• **Dataset records**:
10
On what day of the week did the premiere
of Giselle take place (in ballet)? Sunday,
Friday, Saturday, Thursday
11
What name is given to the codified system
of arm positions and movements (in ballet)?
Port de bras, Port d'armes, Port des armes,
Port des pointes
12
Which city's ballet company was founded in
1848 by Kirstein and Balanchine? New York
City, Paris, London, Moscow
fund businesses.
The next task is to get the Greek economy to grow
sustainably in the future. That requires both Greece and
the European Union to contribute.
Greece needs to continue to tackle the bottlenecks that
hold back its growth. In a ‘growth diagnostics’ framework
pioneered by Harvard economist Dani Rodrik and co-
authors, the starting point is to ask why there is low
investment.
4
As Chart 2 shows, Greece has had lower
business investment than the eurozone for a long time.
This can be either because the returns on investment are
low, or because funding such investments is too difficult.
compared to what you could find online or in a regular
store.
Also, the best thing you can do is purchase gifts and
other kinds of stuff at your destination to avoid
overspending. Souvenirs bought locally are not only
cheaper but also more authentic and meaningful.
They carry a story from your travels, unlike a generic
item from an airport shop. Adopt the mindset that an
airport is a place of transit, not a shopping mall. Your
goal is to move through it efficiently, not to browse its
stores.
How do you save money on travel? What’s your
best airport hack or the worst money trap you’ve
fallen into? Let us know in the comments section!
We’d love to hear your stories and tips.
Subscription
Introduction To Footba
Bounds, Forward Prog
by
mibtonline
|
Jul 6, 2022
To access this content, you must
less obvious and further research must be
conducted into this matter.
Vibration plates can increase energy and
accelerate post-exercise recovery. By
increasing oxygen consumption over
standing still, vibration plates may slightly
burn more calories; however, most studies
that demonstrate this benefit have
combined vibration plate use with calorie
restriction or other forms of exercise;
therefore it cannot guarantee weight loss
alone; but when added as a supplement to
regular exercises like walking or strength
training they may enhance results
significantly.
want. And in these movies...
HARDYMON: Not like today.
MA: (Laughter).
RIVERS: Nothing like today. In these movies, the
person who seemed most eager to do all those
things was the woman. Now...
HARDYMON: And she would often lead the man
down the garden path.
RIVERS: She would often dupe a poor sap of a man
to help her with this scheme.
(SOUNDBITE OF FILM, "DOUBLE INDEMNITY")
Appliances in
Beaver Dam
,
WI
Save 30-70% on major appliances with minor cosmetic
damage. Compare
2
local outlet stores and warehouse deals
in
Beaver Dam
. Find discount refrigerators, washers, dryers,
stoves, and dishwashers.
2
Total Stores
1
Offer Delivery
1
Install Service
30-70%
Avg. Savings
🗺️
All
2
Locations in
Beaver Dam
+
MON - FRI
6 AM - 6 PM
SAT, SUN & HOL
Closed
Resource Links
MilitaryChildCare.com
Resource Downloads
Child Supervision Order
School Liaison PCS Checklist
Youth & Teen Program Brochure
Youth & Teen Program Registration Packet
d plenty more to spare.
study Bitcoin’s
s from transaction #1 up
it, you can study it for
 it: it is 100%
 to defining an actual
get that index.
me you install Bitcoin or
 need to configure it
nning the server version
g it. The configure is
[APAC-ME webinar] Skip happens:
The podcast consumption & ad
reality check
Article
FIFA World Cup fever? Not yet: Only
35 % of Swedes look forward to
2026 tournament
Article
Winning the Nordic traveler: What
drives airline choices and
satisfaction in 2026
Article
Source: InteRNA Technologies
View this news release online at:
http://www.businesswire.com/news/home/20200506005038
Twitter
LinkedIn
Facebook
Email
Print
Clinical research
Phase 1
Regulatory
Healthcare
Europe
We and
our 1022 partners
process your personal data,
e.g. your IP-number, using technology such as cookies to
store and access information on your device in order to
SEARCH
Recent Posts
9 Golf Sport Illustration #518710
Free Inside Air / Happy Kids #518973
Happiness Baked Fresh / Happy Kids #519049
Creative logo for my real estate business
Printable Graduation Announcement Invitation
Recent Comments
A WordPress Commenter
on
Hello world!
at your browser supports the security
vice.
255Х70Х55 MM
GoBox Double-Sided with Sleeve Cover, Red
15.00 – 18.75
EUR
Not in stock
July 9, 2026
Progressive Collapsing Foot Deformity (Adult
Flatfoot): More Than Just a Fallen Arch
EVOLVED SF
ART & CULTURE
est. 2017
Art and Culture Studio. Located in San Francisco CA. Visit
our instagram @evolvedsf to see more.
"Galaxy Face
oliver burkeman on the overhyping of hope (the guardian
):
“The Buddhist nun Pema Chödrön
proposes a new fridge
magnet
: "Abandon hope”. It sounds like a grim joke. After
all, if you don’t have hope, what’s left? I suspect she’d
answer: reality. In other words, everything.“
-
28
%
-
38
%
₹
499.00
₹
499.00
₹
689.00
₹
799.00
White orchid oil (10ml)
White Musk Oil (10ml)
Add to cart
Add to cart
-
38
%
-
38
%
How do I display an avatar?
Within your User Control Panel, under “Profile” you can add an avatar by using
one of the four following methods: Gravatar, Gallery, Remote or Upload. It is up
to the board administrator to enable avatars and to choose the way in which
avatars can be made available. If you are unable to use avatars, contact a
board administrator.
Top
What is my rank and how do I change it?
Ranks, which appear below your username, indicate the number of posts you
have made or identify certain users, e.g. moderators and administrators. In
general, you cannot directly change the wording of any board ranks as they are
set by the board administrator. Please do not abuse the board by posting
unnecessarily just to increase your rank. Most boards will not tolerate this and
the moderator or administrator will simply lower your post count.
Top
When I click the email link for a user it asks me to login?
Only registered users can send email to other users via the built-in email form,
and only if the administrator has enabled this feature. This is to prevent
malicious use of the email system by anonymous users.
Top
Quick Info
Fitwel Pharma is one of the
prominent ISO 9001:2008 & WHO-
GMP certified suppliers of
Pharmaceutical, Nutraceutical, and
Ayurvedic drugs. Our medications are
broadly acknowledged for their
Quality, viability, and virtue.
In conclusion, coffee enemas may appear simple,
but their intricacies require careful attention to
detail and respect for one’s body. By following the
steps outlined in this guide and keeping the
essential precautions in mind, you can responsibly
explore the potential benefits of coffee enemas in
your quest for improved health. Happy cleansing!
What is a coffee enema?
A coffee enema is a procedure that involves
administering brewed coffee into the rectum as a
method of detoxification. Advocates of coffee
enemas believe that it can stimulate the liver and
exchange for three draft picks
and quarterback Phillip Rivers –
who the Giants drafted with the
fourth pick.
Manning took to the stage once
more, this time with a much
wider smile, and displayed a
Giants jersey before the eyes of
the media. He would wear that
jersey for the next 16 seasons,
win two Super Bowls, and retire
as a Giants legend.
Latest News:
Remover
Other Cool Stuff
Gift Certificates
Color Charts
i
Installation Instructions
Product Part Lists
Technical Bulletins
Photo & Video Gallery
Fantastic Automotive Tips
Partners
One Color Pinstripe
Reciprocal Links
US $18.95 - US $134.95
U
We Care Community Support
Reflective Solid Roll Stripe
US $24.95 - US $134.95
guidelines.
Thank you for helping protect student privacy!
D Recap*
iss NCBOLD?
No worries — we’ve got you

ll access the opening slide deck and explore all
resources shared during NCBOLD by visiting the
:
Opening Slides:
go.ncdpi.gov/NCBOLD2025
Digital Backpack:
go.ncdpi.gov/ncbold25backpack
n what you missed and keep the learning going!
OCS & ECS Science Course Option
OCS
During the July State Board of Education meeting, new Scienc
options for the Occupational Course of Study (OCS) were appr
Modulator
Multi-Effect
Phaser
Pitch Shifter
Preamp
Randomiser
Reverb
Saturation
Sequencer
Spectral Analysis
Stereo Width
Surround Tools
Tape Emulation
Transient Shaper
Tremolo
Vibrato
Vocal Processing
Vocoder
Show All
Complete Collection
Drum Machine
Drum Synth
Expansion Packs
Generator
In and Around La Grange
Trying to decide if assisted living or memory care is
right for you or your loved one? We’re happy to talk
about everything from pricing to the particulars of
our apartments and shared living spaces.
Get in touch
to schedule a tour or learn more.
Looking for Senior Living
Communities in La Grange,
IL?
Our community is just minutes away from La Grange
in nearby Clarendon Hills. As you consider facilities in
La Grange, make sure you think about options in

• **What needs to be done**:
Restate the material word for word, but only from its first line through the line containing "the European Union to contribute.".

• **Solved problem**:
10
On what day of the week did the premiere
of Giselle take place (in ballet)? Sunday,
Friday, Saturday, Thursday
11
What name is given to the codified system
of arm positions and movements (in ballet)?
Port de bras, Port d'armes, Port des armes,
Port des pointes
12
Which city's ballet company was founded in
1848 by Kirstein and Balanchine? New York
City, Paris, London, Moscow
fund businesses.
The next task is to get the Greek economy to grow
sustainably in the future. That requires both Greece and
the European Union to contribute.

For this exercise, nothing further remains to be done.